Dataset content

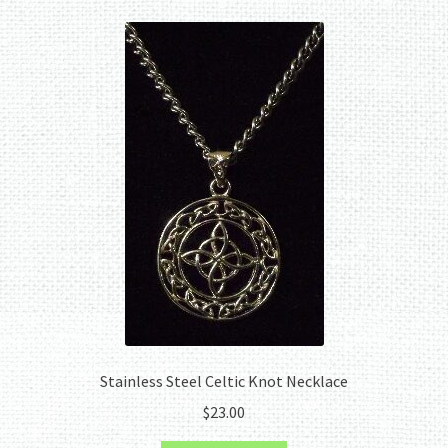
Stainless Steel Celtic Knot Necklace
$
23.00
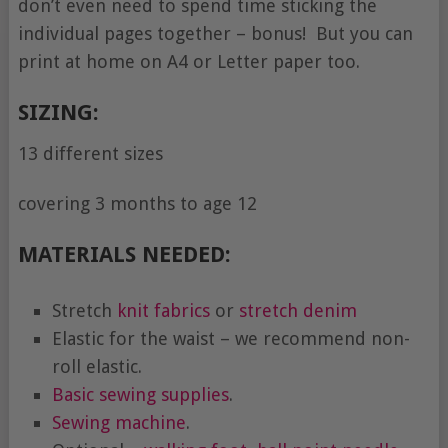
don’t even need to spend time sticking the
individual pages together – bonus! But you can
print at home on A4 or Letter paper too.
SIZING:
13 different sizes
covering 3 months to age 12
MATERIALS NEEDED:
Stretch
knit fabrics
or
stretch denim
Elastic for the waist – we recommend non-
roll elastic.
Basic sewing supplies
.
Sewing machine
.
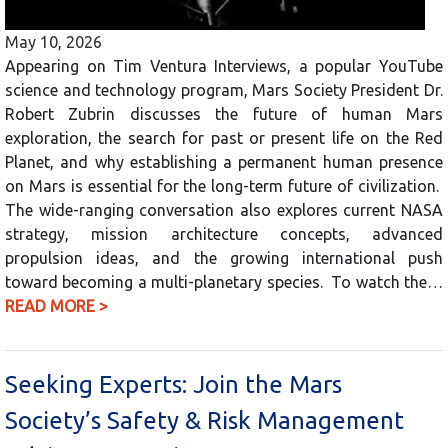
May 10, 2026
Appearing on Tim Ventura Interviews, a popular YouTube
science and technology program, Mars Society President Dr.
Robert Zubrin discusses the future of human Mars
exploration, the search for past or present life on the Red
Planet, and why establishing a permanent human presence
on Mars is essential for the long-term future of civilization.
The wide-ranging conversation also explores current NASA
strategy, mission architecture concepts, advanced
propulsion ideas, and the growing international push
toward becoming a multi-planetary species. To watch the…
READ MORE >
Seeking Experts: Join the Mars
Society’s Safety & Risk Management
==
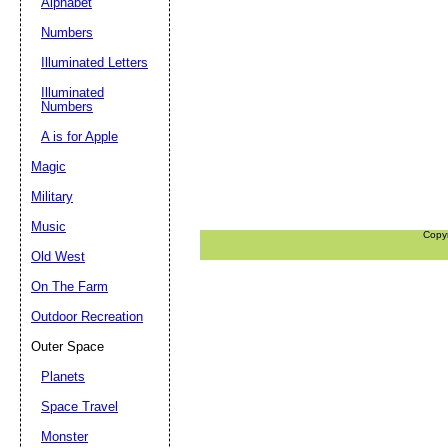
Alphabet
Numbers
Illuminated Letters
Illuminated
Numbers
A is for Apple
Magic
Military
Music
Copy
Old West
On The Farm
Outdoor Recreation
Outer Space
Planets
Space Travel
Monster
--
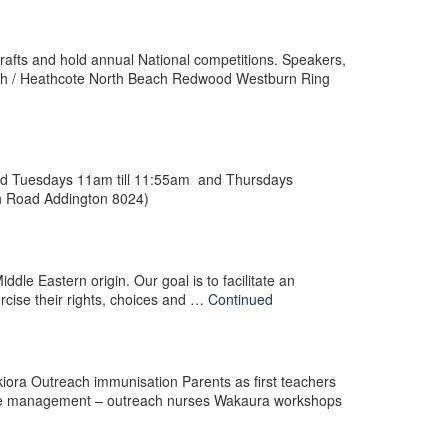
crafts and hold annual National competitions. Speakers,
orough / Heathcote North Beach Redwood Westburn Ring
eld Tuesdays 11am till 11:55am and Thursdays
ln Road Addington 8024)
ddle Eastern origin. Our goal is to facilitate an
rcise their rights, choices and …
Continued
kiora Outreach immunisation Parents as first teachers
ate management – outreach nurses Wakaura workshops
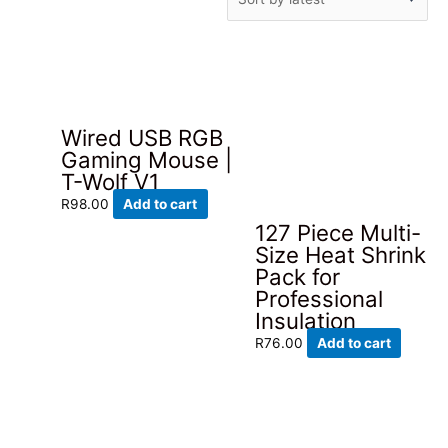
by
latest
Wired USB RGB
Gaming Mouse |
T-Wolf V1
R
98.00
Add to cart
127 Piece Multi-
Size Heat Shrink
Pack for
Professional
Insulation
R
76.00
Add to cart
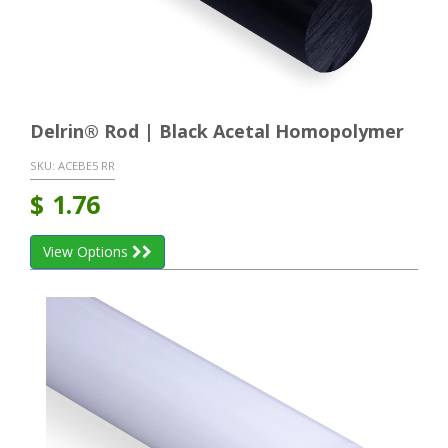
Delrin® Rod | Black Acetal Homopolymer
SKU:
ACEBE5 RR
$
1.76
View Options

Activity
Set out the rows from the line containing "crafts and hold" through the line containing "View Options", both included, as a numbered list with no blank lines. Leave the pictures out.

Expected answer
1. crafts and hold annual National competitions. Speakers,
2. orough / Heathcote North Beach Redwood Westburn Ring
3. eld Tuesdays 11am till 11:55am and Thursdays
4. ln Road Addington 8024)
5. ddle Eastern origin. Our goal is to facilitate an
6. rcise their rights, choices and …
7. Continued
8. kiora Outreach immunisation Parents as first teachers
9. ate management – outreach nurses Wakaura workshops
10. by
11. latest
12. Wired USB RGB
13. Gaming Mouse |
14. T-Wolf V1
15. R
16. 98.00
17. Add to cart
18. 127 Piece Multi-
19. Size Heat Shrink
20. Pack for
21. Professional
22. Insulation
23. R
24. 76.00
25. Add to cart
26. Delrin® Rod | Black Acetal Homopolymer
27. SKU:
28. ACEBE5 RR
29. $
30. 1.76
31. View Options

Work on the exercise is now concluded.